All the bin Laden women observed strict purdah, which started for his daughters at the age of three, and extended to not watching men on television.
He oversaw the religious education and play of his children and grandchildren "which included cultivating vegetable plots with simple prizes for best performances."
But for nearly six years, abnormalities at his villa, such as no television or telephone lines, no rubbish collection and 18-foot (5.5 metre) walls, failed to attract attention from Pakistani officialdom.
"How the entire neighbourhood, local officials, police and security and intelligence officials all missed the size, the strange shape, the barbed wire, the lack of cars and visitors etc over a period of nearly six years beggars belief," the report said.

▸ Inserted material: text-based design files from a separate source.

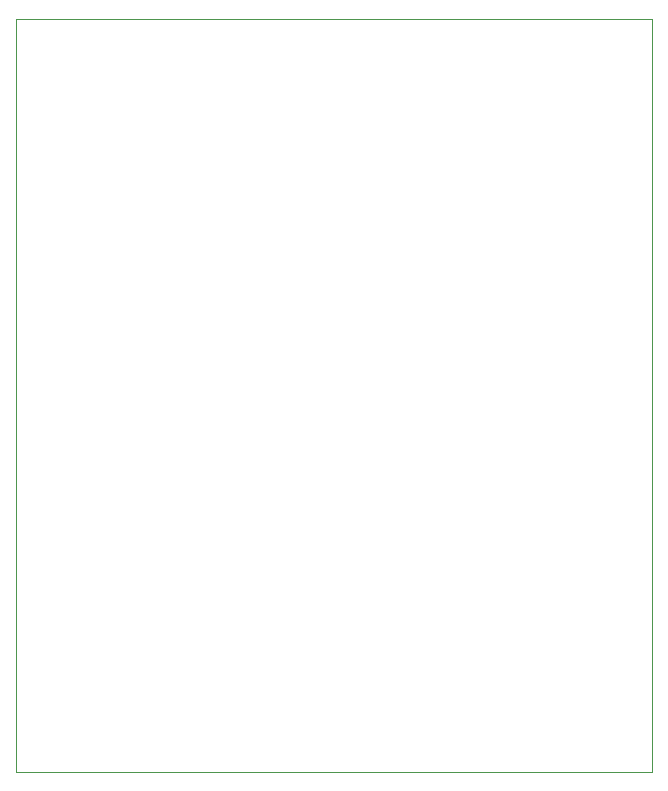
<source format=gbr>
%TF.GenerationSoftware,KiCad,Pcbnew,9.0.5*%
%TF.CreationDate,2025-10-22T00:31:54-04:00*%
%TF.ProjectId,PiHat,50694861-742e-46b6-9963-61645f706362,rev?*%
%TF.SameCoordinates,Original*%
%TF.FileFunction,Profile,NP*%
%FSLAX46Y46*%
G04 Gerber Fmt 4.6, Leading zero omitted, Abs format (unit mm)*
G04 Created by KiCad (PCBNEW 9.0.5) date 2025-10-22 00:31:54*
%MOMM*%
%LPD*%
G01*
G04 APERTURE LIST*
%TA.AperFunction,Profile*%
%ADD10C,0.050000*%
%TD*%
G04 APERTURE END LIST*
D10*
X125703000Y-75582000D02*
X179543000Y-75582000D01*
X179543000Y-139294000D01*
X125703000Y-139294000D01*
X125703000Y-75582000D01*
M02*

</source>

"None of this negligence necessarily implied connivance. But it does suggest gross negligence at the very least," it added.
The report also contains dramatic details of the US helicopter raid recounted by the Al-Qaeda chief's family.
Bin Laden had retired to his room with the youngest of his three wives, Amal, when they were awakened by what "sounded like a storm" shortly after midnight.
Aware that the long-feared US threat was closing in, bin Laden stopped his wife from turning on a lamp and called for his son Khalid, while two of his daughters recited verses from the Koran.
Suddenly Amal saw a US soldier pointing his weapon at the terror chief from the landing outside their bedroom. She rushed at him as the soldier shouted "No! No!" and shot her in the knee.
One of bin Laden's daughters, Sumayya, said she saw her father dead on the floor, his face "clear and recognisable".
The report condemned the US raid as an "American act of war" and said the Pakistani military should have responded much more quickly to an operation 160 kilometres (100 miles) inside its territory.
It was Pakistan's "greatest humiliation" since East Pakistan seceded in 1971, it said.
Pakistani officials have so far declined to comment on the report.